CONTROLEER JE BEGRIP:
1/ Tot en met welke datum werkt de wijziging van het wetsartikel terug?
2/ Vat het wetsartikel samen in twee zinnen.
3/ Neem de tekst van het wetsartikel letterlijk over tussen "Stb. 2004, 712, datum" en "en met 01-06-2002.", beide inbegrepen.

____ TEKSTFRAGMENT

Stb. 2004, 712, datum inwerkingtreding 30-12-2004, bevat een wijziging met terugwerkende
kracht van dit artikel. Deze wijziging werkt terug tot en met 01-06-2002.
1 Bij algemene maatregel van bestuur worden de criteria vastgesteld met inachtneming
waarvan Onze Minister vaarbevoegdheidsbewijzen, diploma’s of certificaten erkent die
zijn afgegeven door een bevoegde autoriteit van een staat, niet zijnde een lid-staat
van de Europese Unie, een andere staat die partij is bij de overeenkomst betreffende
de Europese Economische Ruimte of Zwitserland.

________
____ TE ONDERZOEKEN GEGEVENS

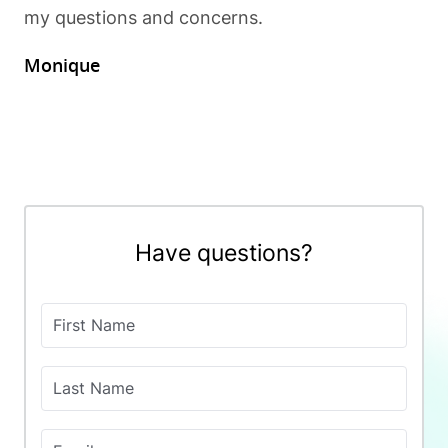
my questions and concerns.
Monique
Have questions?
First Name
Last Name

________

UITWERKINGEN:
1/ Tot en met 01-06-2002.

2/ Een wijziging van dit artikel in Stb. 2004, 712, die op 30-12-2004 in werking is getreden, werkt terug tot en met 01-06-2002. Bij algemene maatregel van bestuur worden de criteria vastgesteld waarmee Onze Minister vaarbevoegdheidsbewijzen, diploma's of certificaten erkent die zijn afgegeven door een bevoegde autoriteit van een staat die geen lid-staat van de Europese Unie, geen andere partij bij de overeenkomst betreffende de Europese Economische Ruimte en niet Zwitserland is.

3/
Stb. 2004, 712, datum inwerkingtreding 30-12-2004, bevat een wijziging met terugwerkende
kracht van dit artikel. Deze wijziging werkt terug tot en met 01-06-2002.